Copy out every line of the entries below word for word, in the same order.

▶ _DATA_
<<<<

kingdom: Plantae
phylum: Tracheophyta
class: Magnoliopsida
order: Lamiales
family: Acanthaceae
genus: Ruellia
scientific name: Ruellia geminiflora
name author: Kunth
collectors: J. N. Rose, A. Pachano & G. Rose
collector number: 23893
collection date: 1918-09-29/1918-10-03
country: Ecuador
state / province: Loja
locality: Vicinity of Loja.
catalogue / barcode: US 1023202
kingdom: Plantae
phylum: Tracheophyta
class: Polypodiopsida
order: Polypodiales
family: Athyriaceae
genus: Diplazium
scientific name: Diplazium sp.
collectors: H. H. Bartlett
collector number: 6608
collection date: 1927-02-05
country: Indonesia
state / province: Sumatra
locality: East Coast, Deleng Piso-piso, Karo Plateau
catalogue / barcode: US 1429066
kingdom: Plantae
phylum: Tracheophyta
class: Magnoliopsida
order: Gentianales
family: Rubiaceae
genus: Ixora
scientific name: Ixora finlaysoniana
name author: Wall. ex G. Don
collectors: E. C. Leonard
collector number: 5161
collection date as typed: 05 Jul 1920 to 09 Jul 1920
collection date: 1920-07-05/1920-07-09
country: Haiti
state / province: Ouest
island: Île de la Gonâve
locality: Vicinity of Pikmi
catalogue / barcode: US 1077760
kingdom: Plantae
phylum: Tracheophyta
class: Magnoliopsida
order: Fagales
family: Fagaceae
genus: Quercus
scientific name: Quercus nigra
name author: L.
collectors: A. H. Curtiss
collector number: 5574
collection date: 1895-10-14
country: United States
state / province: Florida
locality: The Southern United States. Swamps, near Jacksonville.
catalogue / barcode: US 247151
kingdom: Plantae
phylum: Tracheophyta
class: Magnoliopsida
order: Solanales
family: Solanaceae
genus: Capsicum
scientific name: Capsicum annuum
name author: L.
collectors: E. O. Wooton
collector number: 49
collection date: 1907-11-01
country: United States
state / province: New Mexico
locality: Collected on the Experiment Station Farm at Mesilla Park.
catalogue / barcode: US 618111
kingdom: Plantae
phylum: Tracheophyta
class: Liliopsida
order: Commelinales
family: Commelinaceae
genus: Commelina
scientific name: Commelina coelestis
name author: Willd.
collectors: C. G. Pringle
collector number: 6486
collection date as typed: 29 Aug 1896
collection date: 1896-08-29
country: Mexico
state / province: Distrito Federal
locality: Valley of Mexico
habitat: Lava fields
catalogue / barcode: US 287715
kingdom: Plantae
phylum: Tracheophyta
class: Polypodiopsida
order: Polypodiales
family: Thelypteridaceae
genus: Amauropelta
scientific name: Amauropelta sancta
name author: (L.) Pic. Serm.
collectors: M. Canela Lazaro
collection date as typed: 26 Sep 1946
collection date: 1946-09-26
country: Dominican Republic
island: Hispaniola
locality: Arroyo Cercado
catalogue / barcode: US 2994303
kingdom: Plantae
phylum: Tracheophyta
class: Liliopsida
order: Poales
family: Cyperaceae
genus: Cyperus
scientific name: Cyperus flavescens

>>>>

▶ _TASK OUTPUT_
kingdom: Plantae
phylum: Tracheophyta
class: Magnoliopsida
order: Lamiales
family: Acanthaceae
genus: Ruellia
scientific name: Ruellia geminiflora
name author: Kunth
collectors: J. N. Rose, A. Pachano & G. Rose
collector number: 23893
collection date: 1918-09-29/1918-10-03
country: Ecuador
state / province: Loja
locality: Vicinity of Loja.
catalogue / barcode: US 1023202
kingdom: Plantae
phylum: Tracheophyta
class: Polypodiopsida
order: Polypodiales
family: Athyriaceae
genus: Diplazium
scientific name: Diplazium sp.
collectors: H. H. Bartlett
collector number: 6608
collection date: 1927-02-05
country: Indonesia
state / province: Sumatra
locality: East Coast, Deleng Piso-piso, Karo Plateau
catalogue / barcode: US 1429066
kingdom: Plantae
phylum: Tracheophyta
class: Magnoliopsida
order: Gentianales
family: Rubiaceae
genus: Ixora
scientific name: Ixora finlaysoniana
name author: Wall. ex G. Don
collectors: E. C. Leonard
collector number: 5161
collection date as typed: 05 Jul 1920 to 09 Jul 1920
collection date: 1920-07-05/1920-07-09
country: Haiti
state / province: Ouest
island: Île de la Gonâve
locality: Vicinity of Pikmi
catalogue / barcode: US 1077760
kingdom: Plantae
phylum: Tracheophyta
class: Magnoliopsida
order: Fagales
family: Fagaceae
genus: Quercus
scientific name: Quercus nigra
name author: L.
collectors: A. H. Curtiss
collector number: 5574
collection date: 1895-10-14
country: United States
state / province: Florida
locality: The Southern United States. Swamps, near Jacksonville.
catalogue / barcode: US 247151
kingdom: Plantae
phylum: Tracheophyta
class: Magnoliopsida
order: Solanales
family: Solanaceae
genus: Capsicum
scientific name: Capsicum annuum
name author: L.
collectors: E. O. Wooton
collector number: 49
collection date: 1907-11-01
country: United States
state / province: New Mexico
locality: Collected on the Experiment Station Farm at Mesilla Park.
catalogue / barcode: US 618111
kingdom: Plantae
phylum: Tracheophyta
class: Liliopsida
order: Commelinales
family: Commelinaceae
genus: Commelina
scientific name: Commelina coelestis
name author: Willd.
collectors: C. G. Pringle
collector number: 6486
collection date as typed: 29 Aug 1896
collection date: 1896-08-29
country: Mexico
state / province: Distrito Federal
locality: Valley of Mexico
habitat: Lava fields
catalogue / barcode: US 287715
kingdom: Plantae
phylum: Tracheophyta
class: Polypodiopsida
order: Polypodiales
family: Thelypteridaceae
genus: Amauropelta
scientific name: Amauropelta sancta
name author: (L.) Pic. Serm.
collectors: M. Canela Lazaro
collection date as typed: 26 Sep 1946
collection date: 1946-09-26
country: Dominican Republic
island: Hispaniola
locality: Arroyo Cercado
catalogue / barcode: US 2994303
kingdom: Plantae
phylum: Tracheophyta
class: Liliopsida
order: Poales
family: Cyperaceae
genus: Cyperus
scientific name: Cyperus flavescens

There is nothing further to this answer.